Out of 10 analysts polled by TipRanks who have rated Palo Alto within the past three months, all 10 are bullish on the stock. The average 12-month price target on the company is $202.50, marking a 24.7% potential upside from where the stock last closed.

SPDR S&P 500 ETF Trust

The S&P 500 ETF has taken a big hit from the declining Chinese economy, having fallen almost 9% since its highest point in August. As many companies included in the S&P 500 do a great deal of business in China, the ETF’s valuation has dropped to 15.4 times expected earnings, compared to around 17 for much of 2015. After several attempts by the Chinese government to stop its economy from entering a recession, the Chinese markets have continued to fall.

Furthermore, there have been currency fluctuations in anticipation of a U.S. interest rate hike in addition to the recent market sell-off. The Fed has hinted at an impending hike on interest rates since the market is back to normal levels after recovering from the 2008 recession.
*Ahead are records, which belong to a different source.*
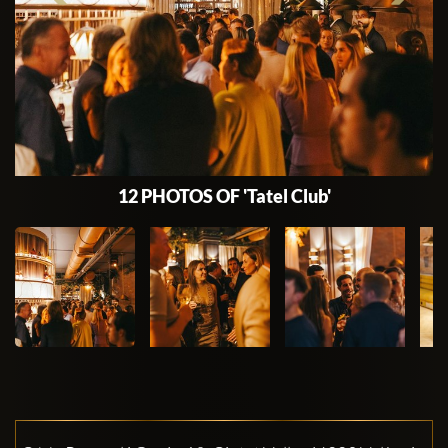
12 PHOTOS OF 'Tatel Club'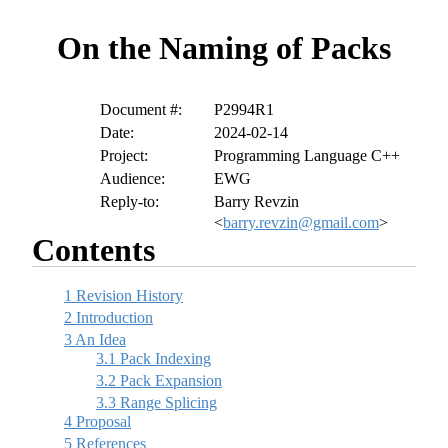
On the Naming of Packs
Document #:
P2994R1
Date:
2024-02-14
Project:
Programming Language C++
Audience:
EWG
Reply-to:
Barry Revzin
<
barry.revzin@gmail.com
>
Contents
1
Revision History
2
Introduction
3
An Idea
3.1
Pack Indexing
3.2
Pack Expansion
3.3
Range Splicing
4
Proposal
5
References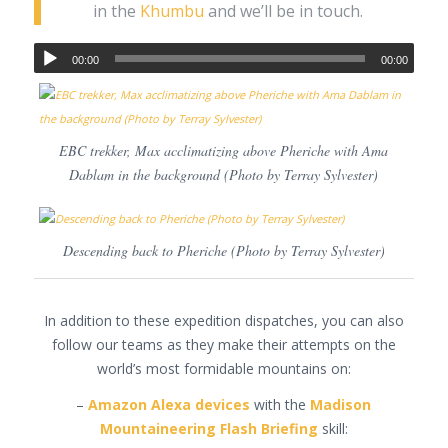
in the
Khumbu
and we’ll be in touch.
00:00
00:00
EBC trekker, Max acclimatizing above Pheriche with Ama
Dablam in the background (Photo by Terray Sylvester)
Descending back to Pheriche (Photo by Terray Sylvester)
In addition to these expedition dispatches, you can also
follow our teams as they make their attempts on the
world’s most formidable mountains on:
–
Amazon Alexa devices
with the
Madison
Mountaineering Flash Briefing
skill: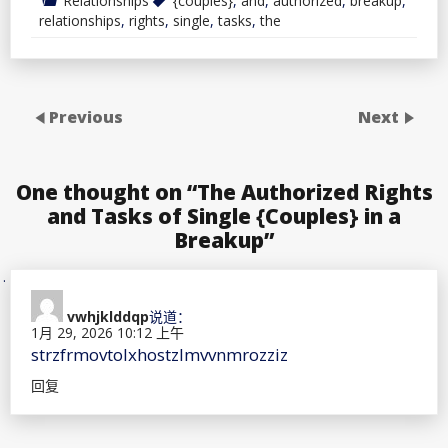
Relationships
{couples}
,
and
,
authorized
,
breakup
,
relationships
,
rights
,
single
,
tasks
,
the
Previous
Next
One thought on “
The Authorized Rights
and Tasks of Single {Couples} in a
Breakup
”
vwhjklddqp
说道：
1月 29, 2026 10:12 上午
strzfrmovtolxhostzlmvvnmrozziz
回复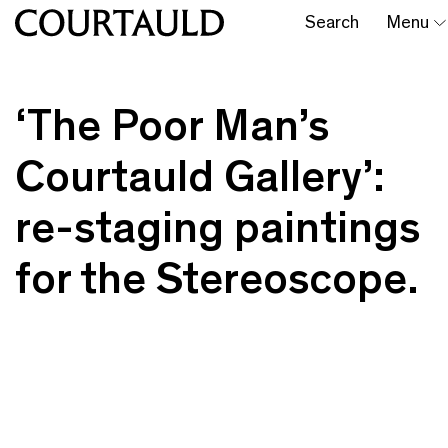
Search
Menu
‘The Poor Man’s
Courtauld Gallery’:
re-staging paintings
for the Stereoscope.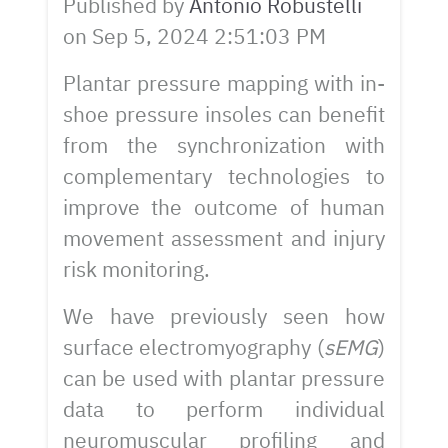
Published by
Antonio Robustelli
on
Sep 5, 2024 2:51:03 PM
Plantar pressure mapping with in-
shoe pressure insoles can benefit
from the synchronization with
complementary technologies to
improve the outcome of human
movement assessment and injury
risk monitoring.
We have previously seen how
surface electromyography (
sEMG
)
can be used with plantar pressure
data to perform individual
neuromuscular profiling and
No decision has been announced and analysts hope that discussions will take into account China’s recent market sell-off. However, rumors around impending rate hikes have led to a decrease in Wall Street’s third quarter earnings estimates. Specifically, Wall Street expects a 3.4% decline in earnings for the S&P 500 this quarter. Revenue is expected to drop by 2.8%, mostly driven by steep declines in the energy and materials sectors.